TRISTAN Pascall is to replace Philip Pascall as CEO of First Quantum Minerals in May, the copper producer announced today.
Philip Pascall co-founded First Quantum Minerals in 1996 when he was also appointed its CEO. He is one of the world’s longest serving major mining company CEOs.
Tristan Pascall is currently the firm’s COO and was previously head of strategy. The appointment will be made effective when First Quantum holds its annual general meeting. Tristan Pascall holds a Bachelor of Engineering from the University of Western Australia.
The company is the world’s sixth largest copper producer with assets in Zambia, Panama, Spain and Turkey. Philip Pascall will remain as chairman of First Quantum Minerals.
First Quantum said the company’s board had voted unanimously to accept the nomination committee’s recommendation following an independent executive search in which internal and external candidates were reviewed.
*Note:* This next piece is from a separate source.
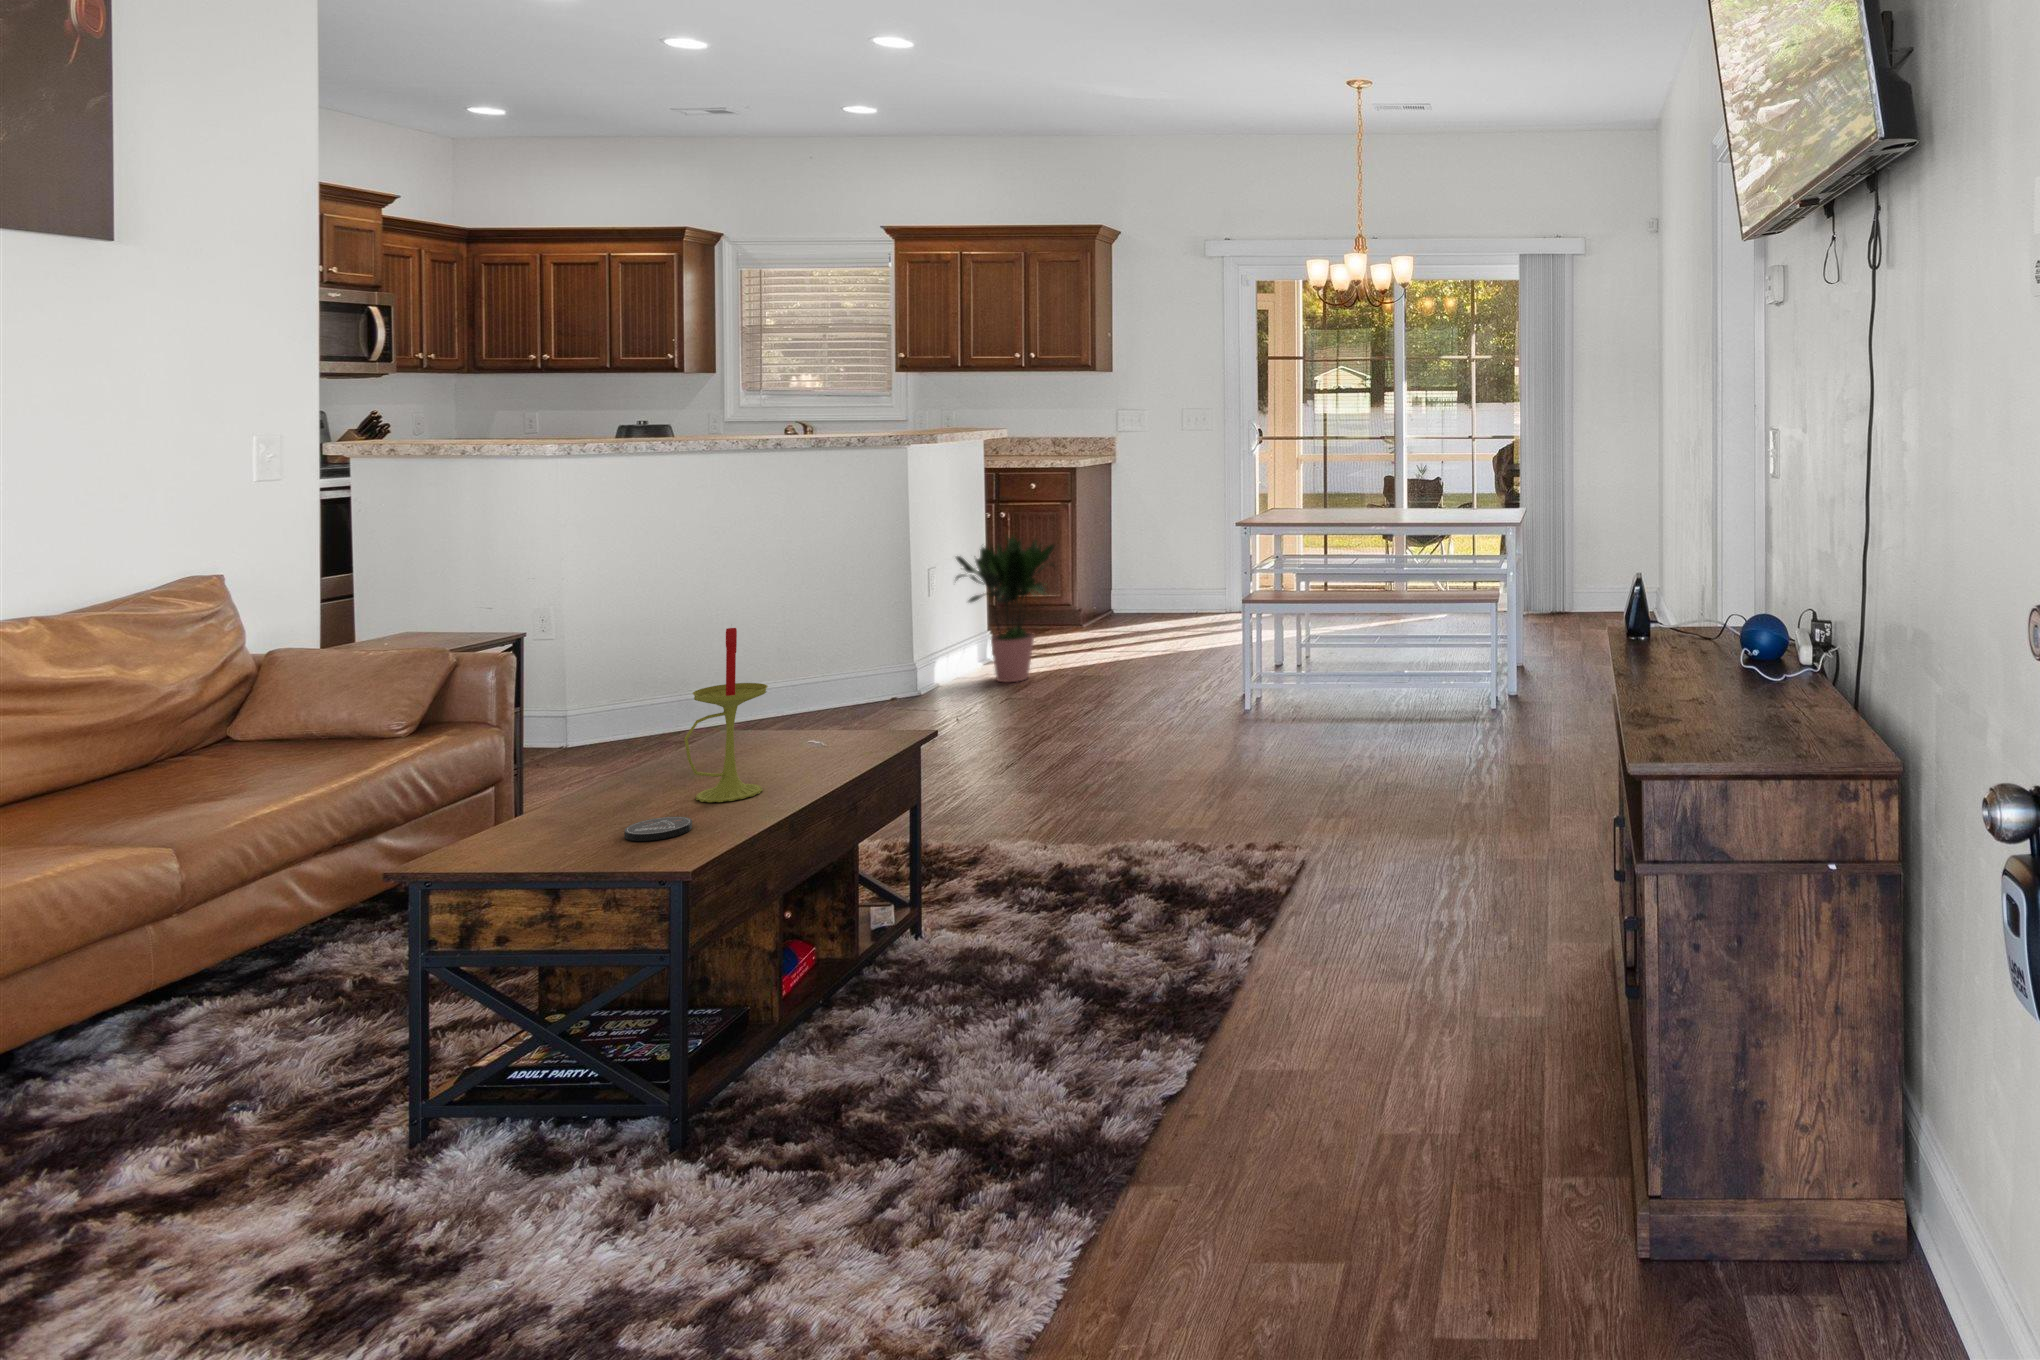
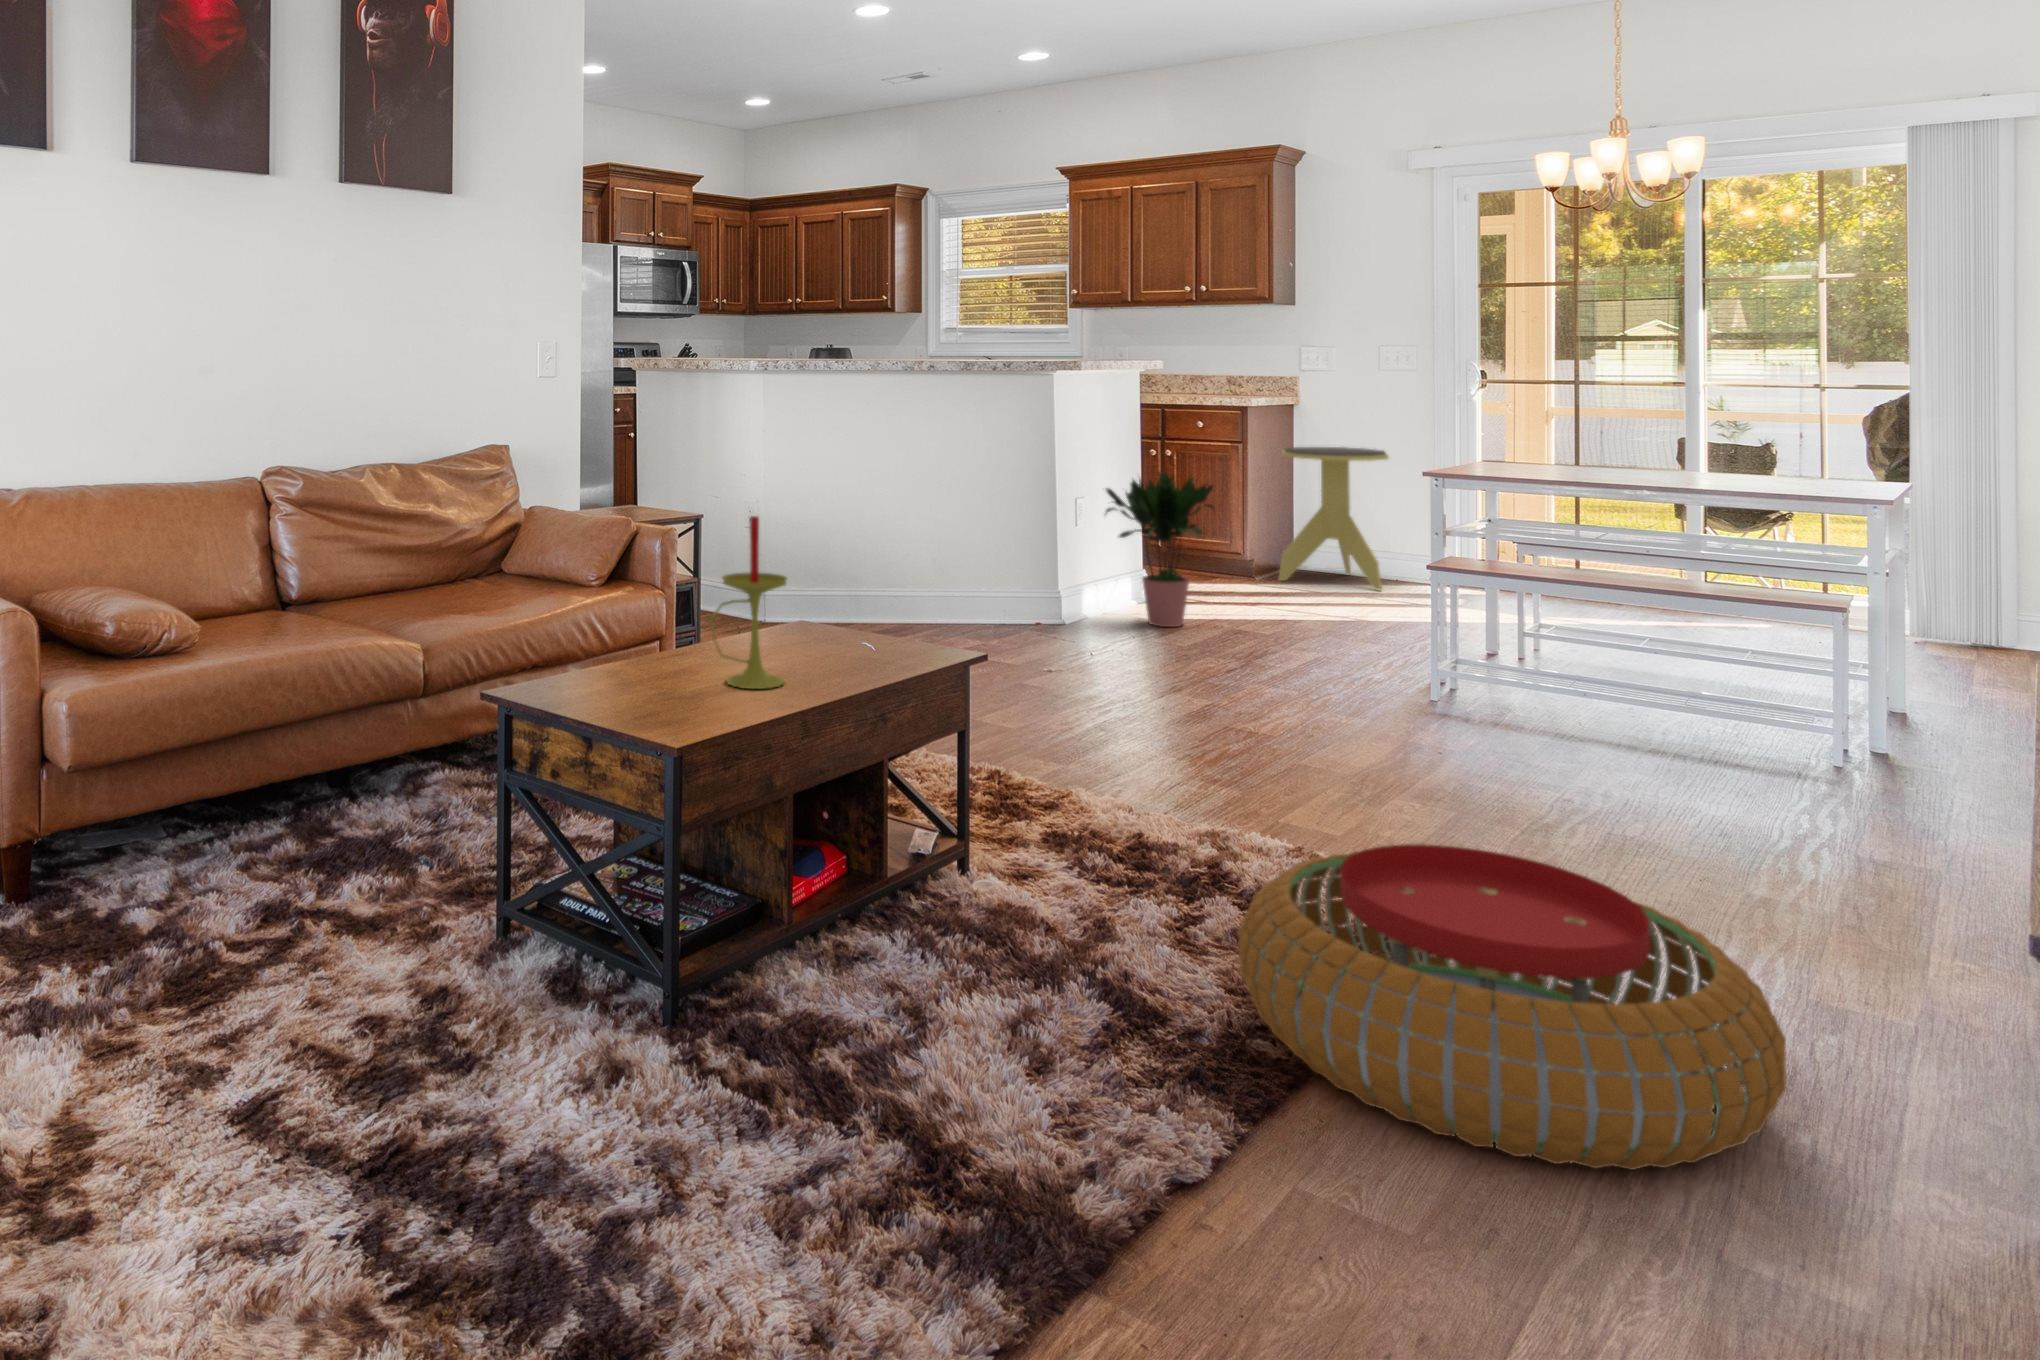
side table: none [1096,500,1187,625] -> present [1279,447,1389,590]
pouf: none [1175,804,1500,1005] -> present [1238,844,1787,1170]
coaster: present [624,817,692,841] -> none [645,692,702,713]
Philip Pascall abstained from the board vote.
“Tristan’s previous hands-on leadership experience of eight years in Zambia and four years in Panama has given him a deep knowledge of our assets, operating teams and local partners,” said Robert Harding, First Quantum’s lead independent direction and chairman of the firm’s nominating and governance committee.
First Quantum recently reported third quarter total copper production of 209,859 tons, a 5% improvement over second quarter output. The group narrowed full year production guidance to between 785,000 and 850,000 tons compared to previous guidance of 800,000 to 835,000 tons.
Shares in the company have gained 73.5% on a 12-month basis, an appreciation largely informed by the improvement in the copper price which at about $9,900/t is about 48% higher over the same period.
Pascall told Bloomberg News in an interview during December 2020 that the company intended to cut debt in order to undertake “… new growth projects, return money to shareholders through dividends, and then be in a strong position to contribute to the new economy.
“Our DNA is on developing projects and we’re always looking in that area,” Pascall who has been at the company for 13 years and whose father is Philip Pascall, told the newswire.
Global copper demand is forecast to grow by 11 million tons (Mt) in the next ten years, according to Goldman Sachs. “The forward deficits this market is facing are the largest ever,” said the bank’s analyst, Nicholas Snowden, at the Financial Times Mining Summit last month.
“The long-term supply gap is about 8.5Mt against a 20 year historical average of four million tons. That figure just gets larger and larger through time due to the combination of EV demand growth and the limited level of investment in new supply,” he said.
The scale of demand is expected to far outgrow the demand triggered by China urbanisation at the turn of the century.